▶ DATASET
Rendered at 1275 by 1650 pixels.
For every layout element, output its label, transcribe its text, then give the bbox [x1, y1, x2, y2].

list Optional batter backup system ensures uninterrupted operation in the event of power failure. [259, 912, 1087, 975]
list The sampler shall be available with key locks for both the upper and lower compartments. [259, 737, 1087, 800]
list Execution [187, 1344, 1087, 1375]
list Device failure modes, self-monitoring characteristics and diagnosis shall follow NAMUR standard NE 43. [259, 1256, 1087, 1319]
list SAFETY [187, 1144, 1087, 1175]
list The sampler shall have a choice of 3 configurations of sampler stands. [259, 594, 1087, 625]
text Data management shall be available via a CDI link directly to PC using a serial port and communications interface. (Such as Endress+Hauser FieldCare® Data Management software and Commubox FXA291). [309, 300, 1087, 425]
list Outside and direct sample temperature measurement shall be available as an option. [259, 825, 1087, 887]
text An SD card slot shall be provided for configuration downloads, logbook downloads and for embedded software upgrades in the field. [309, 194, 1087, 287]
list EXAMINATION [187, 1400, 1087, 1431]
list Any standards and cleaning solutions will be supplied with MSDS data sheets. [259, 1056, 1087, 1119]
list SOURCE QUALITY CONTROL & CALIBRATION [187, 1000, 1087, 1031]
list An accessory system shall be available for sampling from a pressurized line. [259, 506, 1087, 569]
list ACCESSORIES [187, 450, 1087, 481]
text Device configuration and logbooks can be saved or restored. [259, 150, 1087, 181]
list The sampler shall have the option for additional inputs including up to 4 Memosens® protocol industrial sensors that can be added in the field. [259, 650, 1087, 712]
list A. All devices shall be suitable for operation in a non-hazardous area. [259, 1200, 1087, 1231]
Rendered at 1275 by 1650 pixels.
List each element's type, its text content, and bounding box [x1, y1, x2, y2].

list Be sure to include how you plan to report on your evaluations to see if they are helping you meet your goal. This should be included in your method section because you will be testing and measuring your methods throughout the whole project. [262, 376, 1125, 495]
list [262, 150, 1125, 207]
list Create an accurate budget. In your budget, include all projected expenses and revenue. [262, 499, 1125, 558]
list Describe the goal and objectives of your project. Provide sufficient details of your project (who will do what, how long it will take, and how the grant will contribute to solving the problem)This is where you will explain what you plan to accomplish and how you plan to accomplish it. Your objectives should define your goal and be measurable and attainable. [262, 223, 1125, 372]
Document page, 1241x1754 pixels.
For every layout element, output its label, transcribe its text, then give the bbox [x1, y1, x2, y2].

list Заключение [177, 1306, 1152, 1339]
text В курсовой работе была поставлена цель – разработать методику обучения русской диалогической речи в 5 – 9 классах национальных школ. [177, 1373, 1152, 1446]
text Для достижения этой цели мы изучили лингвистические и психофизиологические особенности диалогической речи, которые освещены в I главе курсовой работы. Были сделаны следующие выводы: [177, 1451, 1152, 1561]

▶ WHAT TO PRODUCE
Return every entry exactly.

▶ EXERCISE OUTPUT
Rendered at 1275 by 1650 pixels.
For every layout element, output its label, transcribe its text, then give the bbox [x1, y1, x2, y2].

list Optional batter backup system ensures uninterrupted operation in the event of power failure. [259, 912, 1087, 975]
list The sampler shall be available with key locks for both the upper and lower compartments. [259, 737, 1087, 800]
list Execution [187, 1344, 1087, 1375]
list Device failure modes, self-monitoring characteristics and diagnosis shall follow NAMUR standard NE 43. [259, 1256, 1087, 1319]
list SAFETY [187, 1144, 1087, 1175]
list The sampler shall have a choice of 3 configurations of sampler stands. [259, 594, 1087, 625]
text Data management shall be available via a CDI link directly to PC using a serial port and communications interface. (Such as Endress+Hauser FieldCare® Data Management software and Commubox FXA291). [309, 300, 1087, 425]
list Outside and direct sample temperature measurement shall be available as an option. [259, 825, 1087, 887]
text An SD card slot shall be provided for configuration downloads, logbook downloads and for embedded software upgrades in the field. [309, 194, 1087, 287]
list EXAMINATION [187, 1400, 1087, 1431]
list Any standards and cleaning solutions will be supplied with MSDS data sheets. [259, 1056, 1087, 1119]
list SOURCE QUALITY CONTROL & CALIBRATION [187, 1000, 1087, 1031]
list An accessory system shall be available for sampling from a pressurized line. [259, 506, 1087, 569]
list ACCESSORIES [187, 450, 1087, 481]
text Device configuration and logbooks can be saved or restored. [259, 150, 1087, 181]
list The sampler shall have the option for additional inputs including up to 4 Memosens® protocol industrial sensors that can be added in the field. [259, 650, 1087, 712]
list A. All devices shall be suitable for operation in a non-hazardous area. [259, 1200, 1087, 1231]
Rendered at 1275 by 1650 pixels.
List each element's type, its text content, and bounding box [x1, y1, x2, y2].

list Be sure to include how you plan to report on your evaluations to see if they are helping you meet your goal. This should be included in your method section because you will be testing and measuring your methods throughout the whole project. [262, 376, 1125, 495]
list [262, 150, 1125, 207]
list Create an accurate budget. In your budget, include all projected expenses and revenue. [262, 499, 1125, 558]
list Describe the goal and objectives of your project. Provide sufficient details of your project (who will do what, how long it will take, and how the grant will contribute to solving the problem)This is where you will explain what you plan to accomplish and how you plan to accomplish it. Your objectives should define your goal and be measurable and attainable. [262, 223, 1125, 372]
Document page, 1241x1754 pixels.
For every layout element, output its label, transcribe its text, then give the bbox [x1, y1, x2, y2].

list Заключение [177, 1306, 1152, 1339]
text В курсовой работе была поставлена цель – разработать методику обучения русской диалогической речи в 5 – 9 классах национальных школ. [177, 1373, 1152, 1446]
text Для достижения этой цели мы изучили лингвистические и психофизиологические особенности диалогической речи, которые освещены в I главе курсовой работы. Были сделаны следующие выводы: [177, 1451, 1152, 1561]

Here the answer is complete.